Adding extra summer classes will allow the school to meet its enrollment target for this year, Lee said. And campus officials are optimistic that the additional summer sections will fill to capacity.
“I think that our summer is smaller than it has been in years previous, even [though] we’re doubling from 125 to 250 [class- es],” Lee said. “They’re all core courses that students need, so I think we’ll be OK there. And I think we’ll get the newly graduated students for high school, so we’ll get them in the pipeline early.”

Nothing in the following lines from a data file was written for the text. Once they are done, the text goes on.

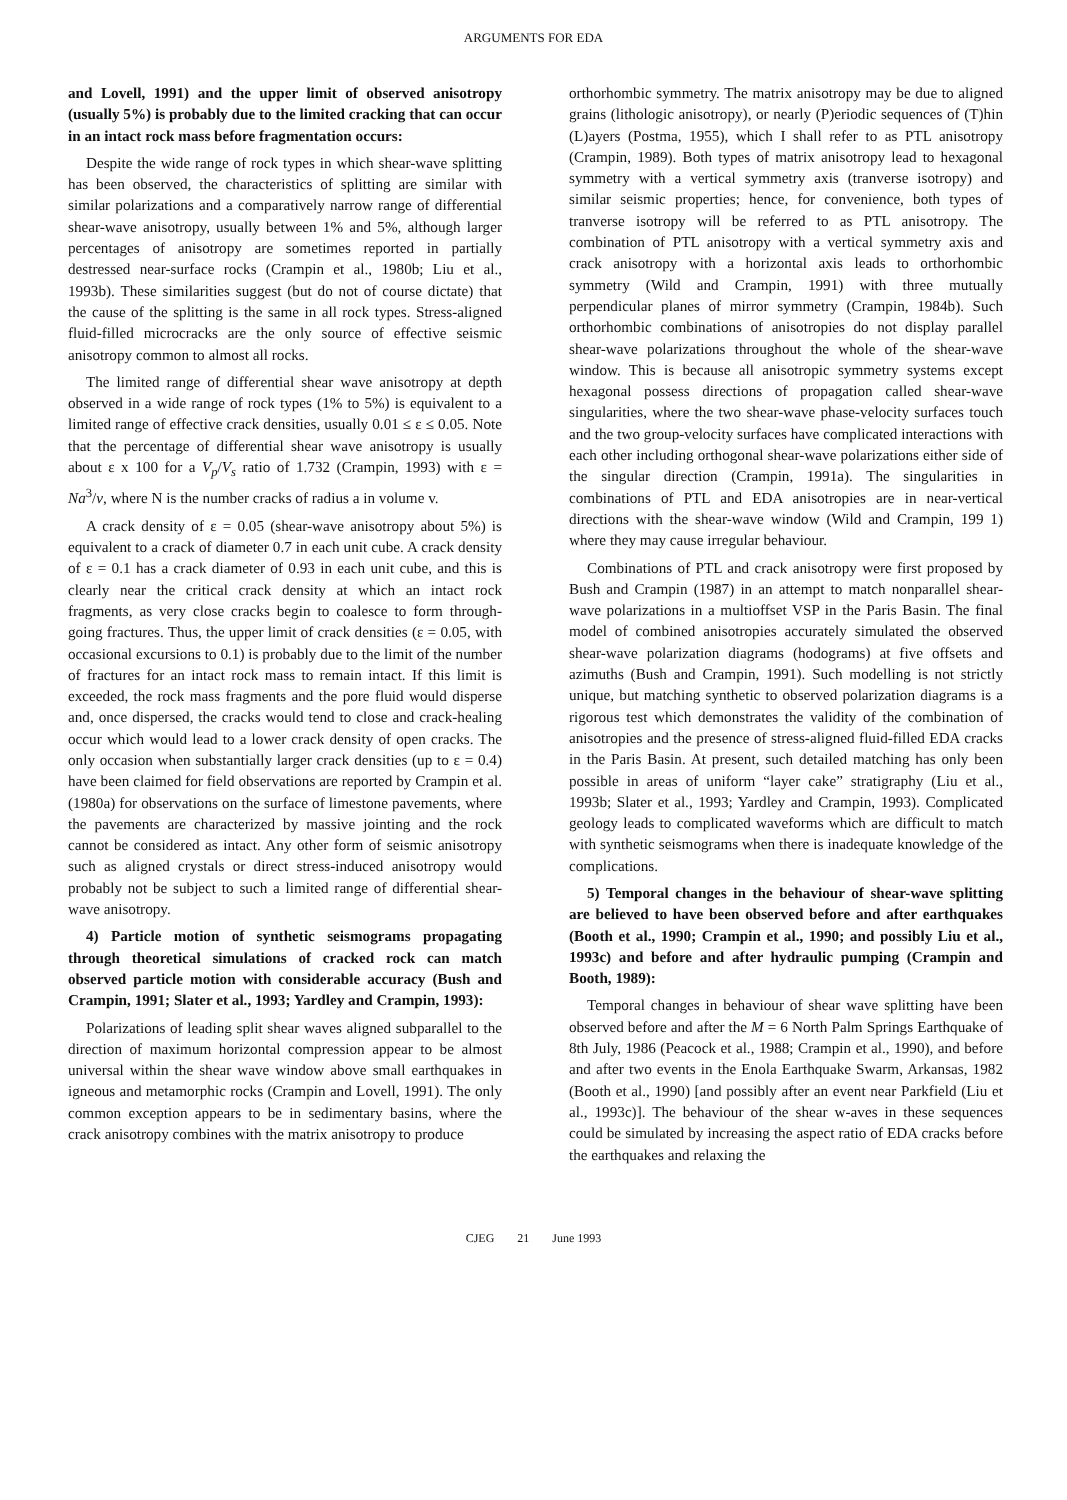ARGUMENTS FOR EDA
and Lovell, 1991) and the upper limit of observed anisotropy (usually 5%) is probably due to the limited cracking that can occur in an intact rock mass before fragmentation occurs:
Despite the wide range of rock types in which shear-wave splitting has been observed, the characteristics of splitting are similar with similar polarizations and a comparatively narrow range of differential shear-wave anisotropy, usually between 1% and 5%, although larger percentages of anisotropy are sometimes reported in partially destressed near-surface rocks (Crampin et al., 1980b; Liu et al., 1993b). These similarities suggest (but do not of course dictate) that the cause of the splitting is the same in all rock types. Stress-aligned fluid-filled microcracks are the only source of effective seismic anisotropy common to almost all rocks.
The limited range of differential shear wave anisotropy at depth observed in a wide range of rock types (1% to 5%) is equivalent to a limited range of effective crack densities, usually 0.01 ≤ ε ≤ 0.05. Note that the percentage of differential shear wave anisotropy is usually about ε x 100 for a V<sub>p</sub>/V<sub>s</sub> ratio of 1.732 (Crampin, 1993) with ε = Na<sup>3</sup>/v, where N is the number cracks of radius a in volume v.
A crack density of ε = 0.05 (shear-wave anisotropy about 5%) is equivalent to a crack of diameter 0.7 in each unit cube. A crack density of ε = 0.1 has a crack diameter of 0.93 in each unit cube, and this is clearly near the critical crack density at which an intact rock fragments, as very close cracks begin to coalesce to form through-going fractures. Thus, the upper limit of crack densities (ε = 0.05, with occasional excursions to 0.1) is probably due to the limit of the number of fractures for an intact rock mass to remain intact. If this limit is exceeded, the rock mass fragments and the pore fluid would disperse and, once dispersed, the cracks would tend to close and crack-healing occur which would lead to a lower crack density of open cracks. The only occasion when substantially larger crack densities (up to ε = 0.4) have been claimed for field observations are reported by Crampin et al. (1980a) for observations on the surface of limestone pavements, where the pavements are characterized by massive jointing and the rock cannot be considered as intact. Any other form of seismic anisotropy such as aligned crystals or direct stress-induced anisotropy would probably not be subject to such a limited range of differential shear-wave anisotropy.
4) Particle motion of synthetic seismograms propagating through theoretical simulations of cracked rock can match observed particle motion with considerable accuracy (Bush and Crampin, 1991; Slater et al., 1993; Yardley and Crampin, 1993):
Polarizations of leading split shear waves aligned subparallel to the direction of maximum horizontal compression appear to be almost universal within the shear wave window above small earthquakes in igneous and metamorphic rocks (Crampin and Lovell, 1991). The only common exception appears to be in sedimentary basins, where the crack anisotropy combines with the matrix anisotropy to produce
orthorhombic symmetry. The matrix anisotropy may be due to aligned grains (lithologic anisotropy), or nearly (P)eriodic sequences of (T)hin (L)ayers (Postma, 1955), which I shall refer to as PTL anisotropy (Crampin, 1989). Both types of matrix anisotropy lead to hexagonal symmetry with a vertical symmetry axis (tranverse isotropy) and similar seismic properties; hence, for convenience, both types of tranverse isotropy will be referred to as PTL anisotropy. The combination of PTL anisotropy with a vertical symmetry axis and crack anisotropy with a horizontal axis leads to orthorhombic symmetry (Wild and Crampin, 1991) with three mutually perpendicular planes of mirror symmetry (Crampin, 1984b). Such orthorhombic combinations of anisotropies do not display parallel shear-wave polarizations throughout the whole of the shear-wave window. This is because all anisotropic symmetry systems except hexagonal possess directions of propagation called shear-wave singularities, where the two shear-wave phase-velocity surfaces touch and the two group-velocity surfaces have complicated interactions with each other including orthogonal shear-wave polarizations either side of the singular direction (Crampin, 1991a). The singularities in combinations of PTL and EDA anisotropies are in near-vertical directions with the shear-wave window (Wild and Crampin, 199 1) where they may cause irregular behaviour.
Combinations of PTL and crack anisotropy were first proposed by Bush and Crampin (1987) in an attempt to match nonparallel shear-wave polarizations in a multioffset VSP in the Paris Basin. The final model of combined anisotropies accurately simulated the observed shear-wave polarization diagrams (hodograms) at five offsets and azimuths (Bush and Crampin, 1991). Such modelling is not strictly unique, but matching synthetic to observed polarization diagrams is a rigorous test which demonstrates the validity of the combination of anisotropies and the presence of stress-aligned fluid-filled EDA cracks in the Paris Basin. At present, such detailed matching has only been possible in areas of uniform “layer cake” stratigraphy (Liu et al., 1993b; Slater et al., 1993; Yardley and Crampin, 1993). Complicated geology leads to complicated waveforms which are difficult to match with synthetic seismograms when there is inadequate knowledge of the complications.
5) Temporal changes in the behaviour of shear-wave splitting are believed to have been observed before and after earthquakes (Booth et al., 1990; Crampin et al., 1990; and possibly Liu et al., 1993c) and before and after hydraulic pumping (Crampin and Booth, 1989):
Temporal changes in behaviour of shear wave splitting have been observed before and after the M = 6 North Palm Springs Earthquake of 8th July, 1986 (Peacock et al., 1988; Crampin et al., 1990), and before and after two events in the Enola Earthquake Swarm, Arkansas, 1982 (Booth et al., 1990) [and possibly after an event near Parkfield (Liu et al., 1993c)]. The behaviour of the shear w-aves in these sequences could be simulated by increasing the aspect ratio of EDA cracks before the earthquakes and relaxing the
CJEG 21 June 1993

Additionally, new students are not awarded priority registration over continuing students during the summer semester, leaving it a more viable option for sophomores.
“If I can get any [summer] classes, I would take them,” said 19-year-old mechanical engineering major Eri Miguel.
“The philosophy is that the incoming students are not competing with the continuing students because they’re at different levels in their [studies],” said Irene Malmgren, vice president of Academic Affairs. “If you’ve been here for a year, you’ve taken  level English and math, now you’re on to the  level. The [incoming] students are coming [in classes] behind you.”
The first day of registration for summer classes is May 20.
“Everybody is really ready to get past the day of having to turn students away,” Malmgren said. “We’ve spent so many years shrinking and closing the door before the line was taken care of. The idea that we can add more students makes everybody happy.”